Black, openly-gay actor Jussie Smollett of the US television programme "Empire" was hospitalised Tuesday in Chicago following a possibly hate-motivated attack in which assailants tied a rope around his neck, police and his co-workers said.
News of the early morning attack left the entertainment world reeling and gay advocacy groups speaking out in support of the 36-year-old actor.
Smollett was beaten at around 2:00am by two attackers who yelled "racial and homophobic slurs" while he walked downtown in the third-biggest US city, said police, who did not name him but said the victim was an actor from "Empire."
Smollett's fellow cast members and production company identified him as the victim.
The attackers poured "an unknown chemical substance" on him, and then wrapped a rope around the actor's neck, according to police.

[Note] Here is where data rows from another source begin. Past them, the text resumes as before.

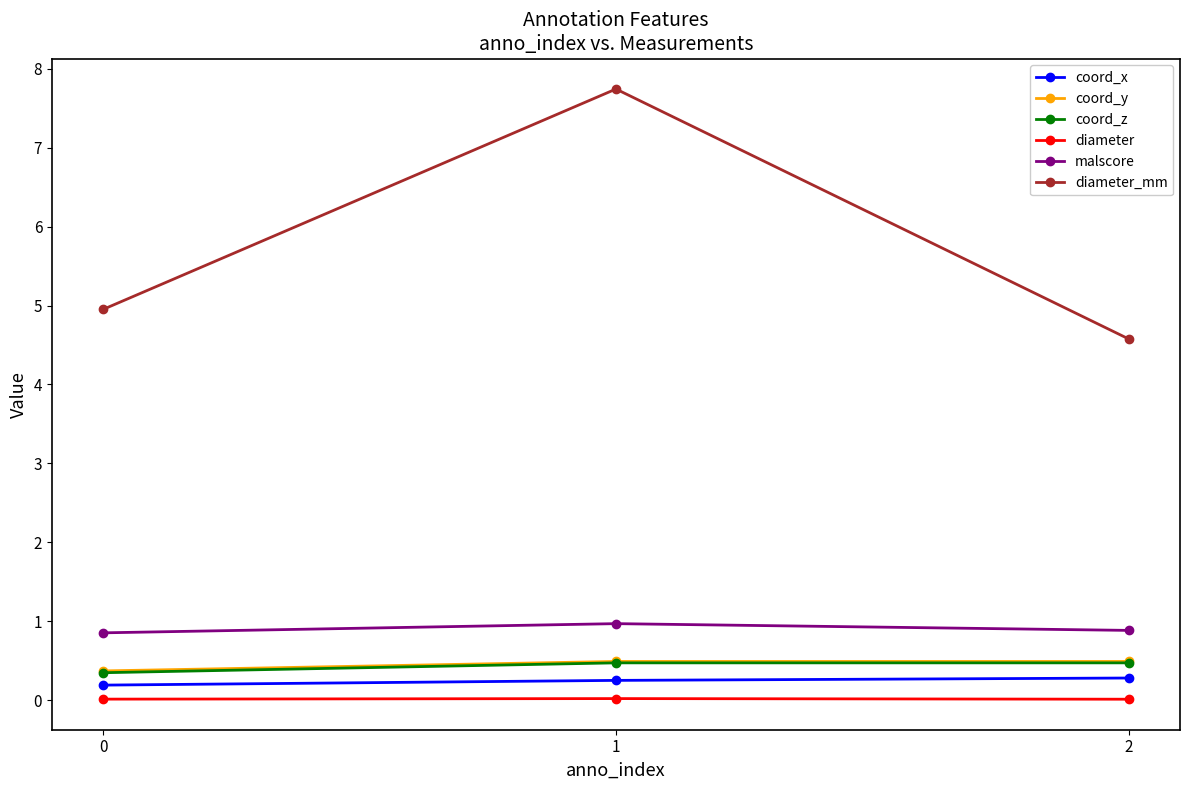

What is the maximum value shown in the chart?

7.7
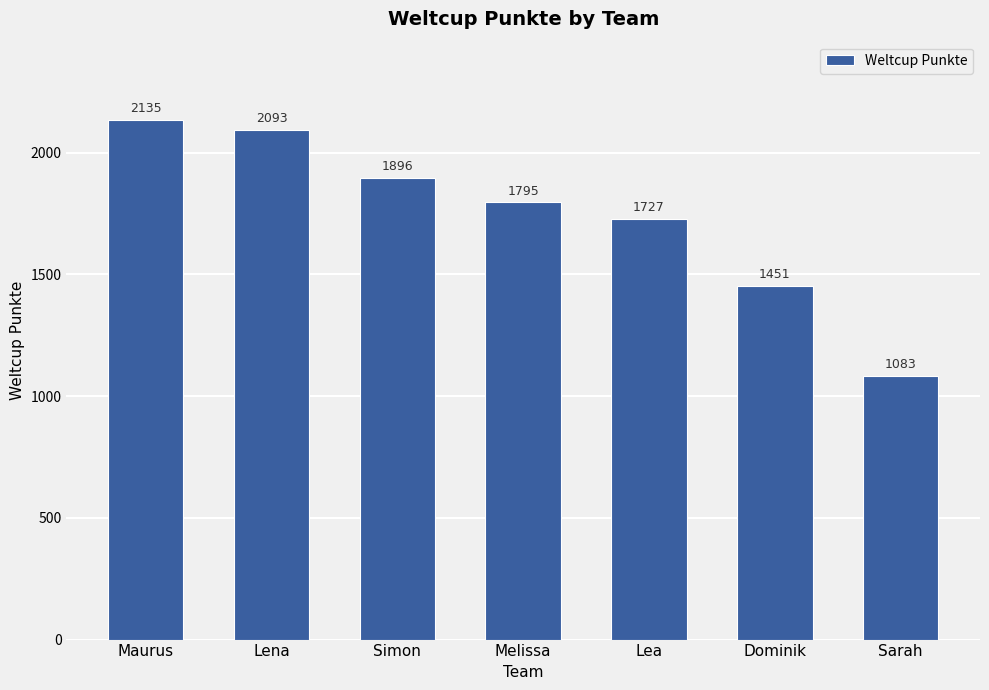

Are the bars grouped side by side (vs. stacked)?

No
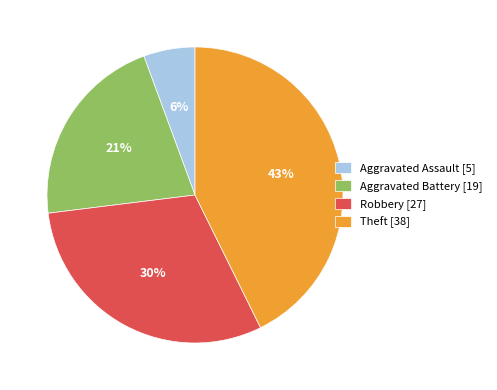

What is the smallest slice in the pie chart?

Aggravated Assault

"Given the severity of the allegations, we are taking this investigation very seriously and treating it as a possible hate crime," the Chicago Police Department said.
The actor and singer was reportedly in Chicago for a scheduled Saturday concert.
Senator Kamala Harris of California, who on the weekend launched her 2020 campaign to be America's first black female president, called the incident "an attempted modern day lynching."
"No one should have to fear for their life because of their sexuality or color of their skin. We must confront this hate," Harris said on Twitter.
Members of the "Empire" production team and cast, as well as the studio that produces the program, also spoke out.
"The entire studio, network and production stands united in the face of any despicable act of violence and hate -- and especially against one of our own," 20th Century Fox Television said in a statement.
The show's co-creator Lee Daniels posted an Instagram video calling Jussie "my son."
"You didn't deserve, nor anybody deserves, to have a noose put around your neck," Daniels said, addressing the actor.
"Hold your head up Jussie. I'm with you. I'll be there in a minute. It's just another fucking day in America," he said.
Advocacy groups including the The Trevor Project and the American Civil Liberties Union, quickly offered their support as well.
"LGBTQ people of color live at multiple intersections of oppression, too often facing violence compounded by both racism and homophobia," the ACLU said.
"This isn't the America we want to live in."